Une inertie irresponsable
A raison, la Fast Fashion subit depuis quelques temps les foudres médiatiques. Ce coup de projecteur récent ne cache pourtant pas un phénomène qui date. Connu depuis une bonne décennie, il continue de faire face à une forte inertie du consommateur aux mœurs matérialistes ancrés. Et qui a fait du bonheur un idéal consumériste à atteindre.
Car en dépit des problèmes, nous achetons en pleine conscience deux fois plus de vêtements qu’il y a dix ans. Au cours d’une vie, certains vêtements ne sont portés que 7 à 10 fois. Et les ménages français dépensaient en 2018, 39 milliards d'euros en articles d'habillement selon les chiffres de Consoglobe. Lors du passage en caisse, les problématiques du Bangladesh nous semblent toujours aussi loin et pas de notre ressort.

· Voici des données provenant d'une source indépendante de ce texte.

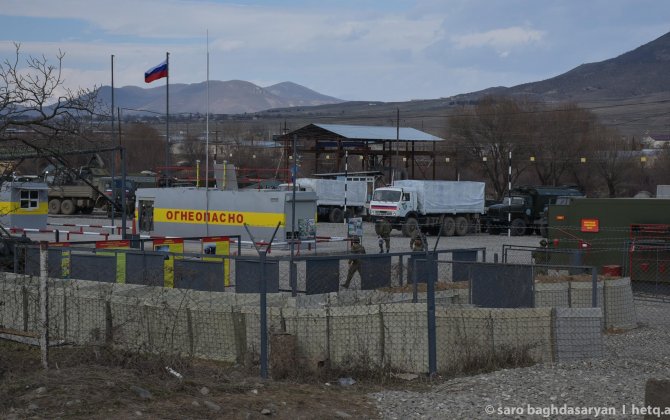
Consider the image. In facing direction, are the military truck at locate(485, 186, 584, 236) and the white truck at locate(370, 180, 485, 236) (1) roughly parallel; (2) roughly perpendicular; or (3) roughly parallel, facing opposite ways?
roughly parallel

Mais si taper du poing sur les affres de Fast Fashion est légitime, que faisons-nous pour changer la donne ? Accuser le diktat de la mode, c’est aussi un moyen de déresponsabiliser nos lubies consommatrices et nos actes d’achat qui ne correspondent à aucun tangible. Mais repose en une croyance : acheter beaucoup de vêtements rendrait plus heureux. Or une étude de Greenpeace a démontré le contraire. Si la Fast Fashion nous incite à changer notre garde-robe au moins 4 fois par an, il est aussi de notre ressort de ne pas suivre sa dynamique.
Une affaire de responsabilité personnelle
En 2019, il ne fait plus de doute que la transformation profonde du secteur de la mode passera par des métamorphoses structurelles dores et déjà émergentes (économie circulaire, consommation responsable, Slow fashion, upcycling etc.). Mais elle s’accompagnera aussi d’un engagement personnel du consommateur qui prend le poids et la mesure de sa propre responsabilité dans la chaîne de consommation : un consommateur qui fait le choix de s’engager personnellement pour s’habiller autrement.
Car oui, le problème de la mode est aussi une affaire de responsabilité personnelle. En prendre conscience est le premier pas. Sans acte il n’est pas suffisant. Acheter d’occasion, sensibiliser ses amis, responsabiliser ses proches, intégrer le réflexe de la seconde main dans l’intention d’achat, revendre ses vêtements sur des plateformes, échanger entre particuliers. Ou encore surfer sur la vague du Do It Yourself pour concevoir ses propres vêtements, sont tout autant de petits gestes engagés et responsables qui à terme pourront faire changer nos société de paradigme.
L’industrie de la mode exploite les ressources environnementales tout autant que les hommes. Il lui appartient de changer. Il nous appartient d’accompagner ses transitions dans une démarche responsable, responsabilisante qui met en avant les bienfaits de l’échange, du partage, du faire plaisir et du recyclage textile.